What this task involves → Swap "column" for "field" in the listing from the line with "value the pressure" up to and including the line with "Entry: 0.85,mA". Write out only those lines, with everything else unchanged.

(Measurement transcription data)
____

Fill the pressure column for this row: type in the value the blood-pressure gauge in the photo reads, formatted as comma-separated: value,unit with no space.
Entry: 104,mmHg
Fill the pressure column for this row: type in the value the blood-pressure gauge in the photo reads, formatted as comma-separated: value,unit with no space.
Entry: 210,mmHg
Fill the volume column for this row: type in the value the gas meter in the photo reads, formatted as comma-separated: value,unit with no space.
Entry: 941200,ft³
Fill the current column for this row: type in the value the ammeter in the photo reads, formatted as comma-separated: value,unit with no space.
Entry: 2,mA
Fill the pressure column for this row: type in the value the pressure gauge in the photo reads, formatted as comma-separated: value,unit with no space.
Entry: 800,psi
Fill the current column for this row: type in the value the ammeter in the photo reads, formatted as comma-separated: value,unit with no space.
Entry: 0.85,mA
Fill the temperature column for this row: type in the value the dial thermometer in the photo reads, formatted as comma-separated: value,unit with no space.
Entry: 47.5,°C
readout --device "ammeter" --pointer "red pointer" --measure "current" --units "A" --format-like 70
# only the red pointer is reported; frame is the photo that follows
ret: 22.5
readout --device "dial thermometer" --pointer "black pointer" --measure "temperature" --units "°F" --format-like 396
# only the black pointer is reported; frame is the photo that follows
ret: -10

____

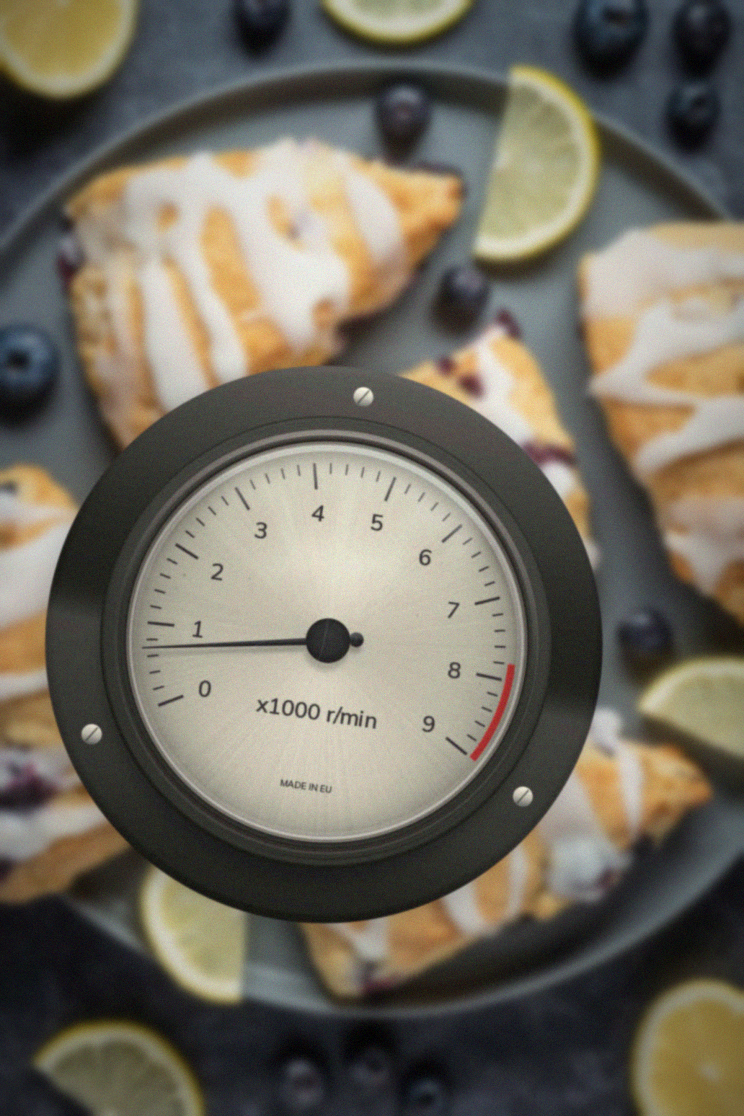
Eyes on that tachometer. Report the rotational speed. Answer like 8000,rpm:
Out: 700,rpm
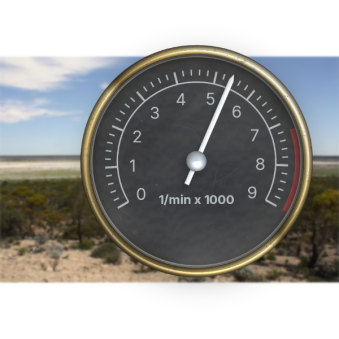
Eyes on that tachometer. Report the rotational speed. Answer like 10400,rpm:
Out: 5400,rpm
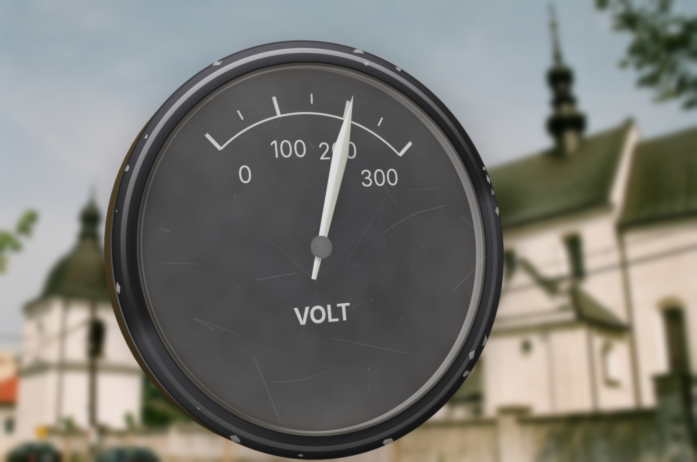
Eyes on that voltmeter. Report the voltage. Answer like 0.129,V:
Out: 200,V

____

Solution to the problem →
Fill the pressure field for this row: type in the value the pressure gauge in the photo reads, formatted as comma-separated: value,unit with no space.
Entry: 800,psi
Fill the current field for this row: type in the value the ammeter in the photo reads, formatted as comma-separated: value,unit with no space.
Entry: 0.85,mA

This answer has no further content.